Em outubro passado, Uncle Nearest comprou o Domaine Saint Martin, uma propriedade francesa de 40 hectares, construída em 1669 pelo Lord Mayor de Cognac, por cerca de US$ 6 milhões (R$ 31,2 milhões). Há uma destilaria, amplas adegas e até uma tanoaria onde são feitos barris – tudo pronto para ser transformado sob o comando da Uncle Nearest.
Weaver planeja comprar outras pequenas marcas de bebidas espirituosas, de propriedade de empresários negros ou mulheres, para aumentar a lista. Até agora, ela fez investimentos em quatro marcas de propriedade de negros, incluindo o rum Equiano e o Sorel, um licor do Brooklyn.

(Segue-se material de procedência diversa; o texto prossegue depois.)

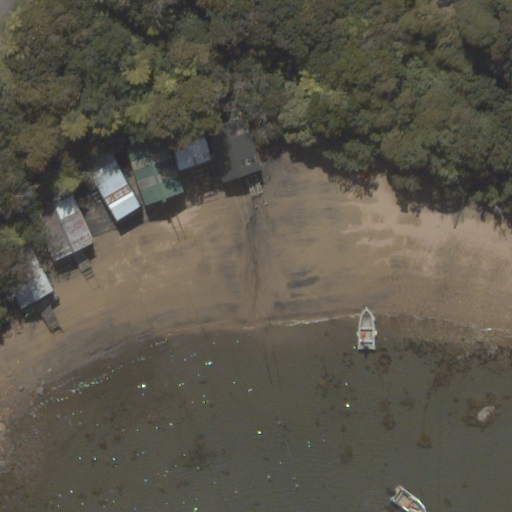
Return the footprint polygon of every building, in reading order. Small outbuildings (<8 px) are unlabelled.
[(223,182),(262,170),(246,118),(207,130),(223,182)] [(181,169),(211,160),(201,126),(171,135),(181,169)] [(128,148),(147,204),(183,191),(164,136),(128,148)] [(117,222),(142,206),(113,157),(87,172),(117,222)] [(54,261),(94,242),(72,193),(32,212),(54,261)] [(0,260),(22,306),(54,290),(28,238),(0,252),(0,260)]
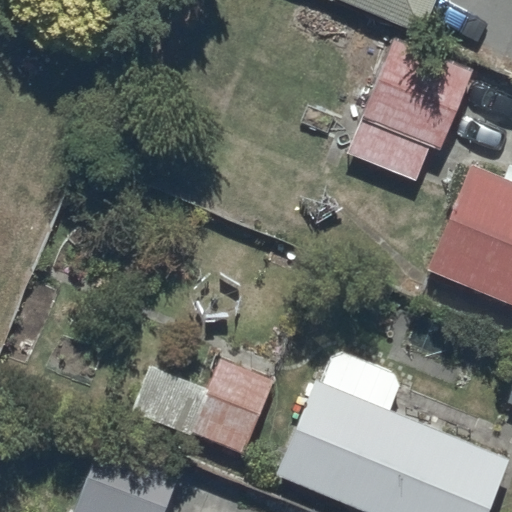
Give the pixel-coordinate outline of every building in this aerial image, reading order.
[(359,0),(418,24),(427,0),(359,0)] [(469,58),(391,27),(344,146),(412,173),(427,135),(437,138),(469,58)] [(511,171),(468,153),(425,258),(511,293),(511,171)] [(313,368),(274,459),(397,511),(480,511),(506,448),(385,400),(399,365),(335,340),(322,372),(313,368)] [(242,446),(270,372),(221,348),(210,378),(148,354),(129,404),(242,446)] [(156,511),(178,459),(101,429),(71,505),(77,508),(75,511),(62,511),(45,505),(42,511),(156,511)]
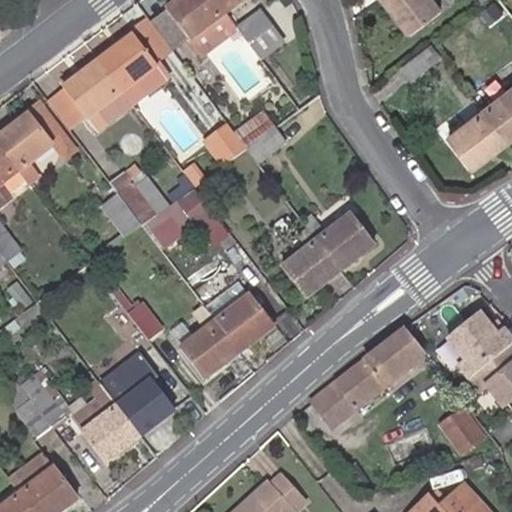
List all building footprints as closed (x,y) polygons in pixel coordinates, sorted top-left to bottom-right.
[(224,13),(214,0),(180,0),(167,10),(190,40),(224,13)] [(214,0),(224,13),(241,0),(214,0)] [(431,0),(386,0),(410,30),(438,8),(431,0)] [(249,45),(271,28),(259,12),(236,29),(249,45)] [(224,13),(190,40),(201,55),(235,29),(224,13)] [(156,65),(158,64),(171,54),(146,20),(96,58),(99,61),(133,36),(156,65)] [(249,45),(261,62),(283,44),(271,28),(249,45)] [(121,91),(133,82),(156,65),(133,36),(99,61),(121,91)] [(431,41),(401,64),(411,77),(441,54),(431,41)] [(99,61),(96,58),(60,85),(63,89),(99,61)] [(63,89),(85,118),(121,91),(99,61),(63,89)] [(156,65),(133,82),(143,96),(168,76),(158,64),(156,65)] [(121,91),(131,104),(143,96),(133,82),(121,91)] [(63,89),(48,101),(70,130),(80,122),(85,118),(63,89)] [(511,89),(483,111),(505,140),(511,134),(511,89)] [(90,137),(131,104),(121,91),(85,118),(80,122),(90,137)] [(41,106),(30,114),(53,143),(64,135),(41,106)] [(470,166),(505,140),(483,111),(449,136),(470,166)] [(64,135),(53,143),(30,114),(0,136),(0,145),(18,170),(26,164),(52,144),(63,158),(75,149),(64,135)] [(263,114),(236,135),(248,150),(274,130),(263,114)] [(236,135),(229,125),(208,140),(227,166),(248,150),(236,135)] [(274,130),(248,150),(258,164),(285,144),(274,130)] [(424,138),(417,144),(425,155),(432,150),(424,138)] [(0,183),(7,177),(18,170),(0,145),(0,183)] [(51,145),(33,158),(42,170),(60,157),(51,145)] [(26,164),(18,170),(29,184),(37,178),(26,164)] [(7,177),(0,183),(0,201),(1,202),(17,190),(7,177)] [(153,220),(132,191),(123,178),(111,187),(118,196),(143,228),(153,220)] [(132,191),(153,220),(166,210),(145,182),(132,191)] [(180,206),(195,227),(212,215),(196,193),(180,206)] [(105,206),(128,238),(143,228),(118,196),(105,206)] [(317,240),(339,270),(373,245),(351,214),(317,240)] [(2,223),(0,224),(0,254),(7,265),(23,251),(2,223)] [(305,296),(339,270),(317,240),(282,267),(305,296)] [(7,291),(25,314),(38,304),(20,281),(7,291)] [(216,324),(239,353),(276,325),(255,295),(216,324)] [(143,302),(128,314),(149,341),(164,329),(143,302)] [(491,328),(480,314),(448,340),(464,360),(458,365),(468,377),(478,390),(484,386),(501,406),(511,397),(511,343),(503,331),(497,336),(491,328)] [(496,323),(491,328),(497,336),(503,331),(496,323)] [(204,379),(239,353),(216,324),(183,349),(204,379)] [(403,328),(332,383),(354,410),(385,386),(383,384),(422,353),(403,328)] [(47,420),(51,427),(64,417),(62,413),(67,408),(39,372),(20,386),(27,396),(29,397),(47,420)] [(15,380),(4,388),(17,403),(27,396),(20,386),(15,380)] [(106,463),(117,454),(139,437),(117,408),(96,380),(86,388),(97,402),(107,415),(85,432),(83,433),(106,463)] [(117,408),(139,437),(175,410),(153,381),(117,408)] [(332,383),(298,413),(317,438),(354,410),(332,383)] [(36,438),(51,427),(47,420),(29,397),(14,408),(31,432),(36,438)] [(107,415),(97,402),(74,419),(85,432),(107,415)] [(459,410),(437,425),(456,451),(477,436),(459,410)] [(118,456),(141,439),(139,437),(117,454),(118,456)] [(20,494),(33,511),(57,511),(77,497),(40,447),(5,475),(13,485),(20,494)] [(289,511),(302,502),(280,477),(269,486),(267,482),(229,511),(289,511)] [(13,485),(0,495),(0,508),(20,494),(13,485)] [(484,511),(463,489),(440,510),(429,499),(414,511),(484,511)] [(0,511),(33,511),(20,494),(0,508),(0,511)]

Por enquanto, a destilaria Uncle Nearest de Shelbyville continua sendo a joia da coroa de seu crescente império. No ano passado, mais de 230 mil pessoas passaram por ali, tornando a Uncle Nearest a sétima destilaria mais visitada do mundo – e ao alcance da Jack Daniel’s. Essas visitas também são altamente lucrativas; uma garrafa de US$ 150 (R$ 780) vendida diretamente a um visitante tem uma margem maior do que uma caixa vendida por meio de distribuidores.

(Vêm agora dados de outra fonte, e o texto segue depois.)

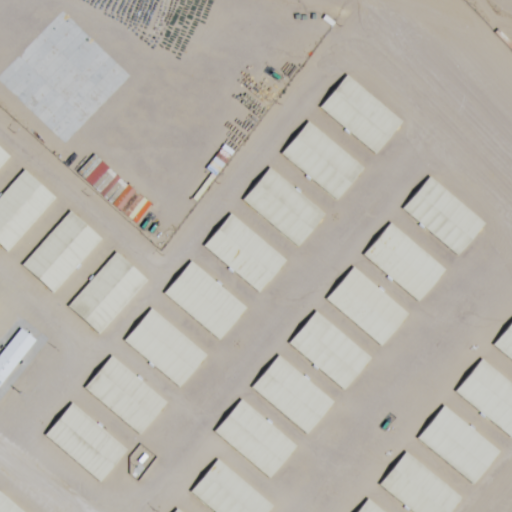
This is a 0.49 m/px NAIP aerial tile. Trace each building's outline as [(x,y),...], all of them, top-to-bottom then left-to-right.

Mas sua ambição vai muito além. Weaver tem outros 40 hectares reservados para cultivar milho e que deve ser a base para microlotes de whisky. Uma destilaria em construção – onde parte da bebida é processada – terá capacidade para produzir 18 mil barris anualmente. Ela também planeja construir um hotel próximo e organizar mais eventos locais, como o festival de balões de ar quente do ano passado, o primeiro desde que Jack Daniel realizou um na área no início do século 20.
Igualmente elevado é o objetivo de Weaver de comprar a parte de todos os seus investidores para que ela tenha 100% do capital. E como não têm filhos, Weaver revela algo que manteve para si mesma: o plano de deixar o negócio como herança aos descendentes de Nearest Green. Ela já está financiando bolsas de estudo para eles, na esperança de que surjam líderes familiares que liderem o próximo capítulo da destilaria.
“Vou construí-la o mais grande que conseguir. Quando eu a repassar, não quero que seja uma empresa de US$ 10 bilhões. Quero que seja uma empresa de US$ 50 bilhões”, diz Weaver. “Eu nunca vou lucrar com a Uncle Nearest. Sei disso desde o primeiro dia porque estou criando a família dele.”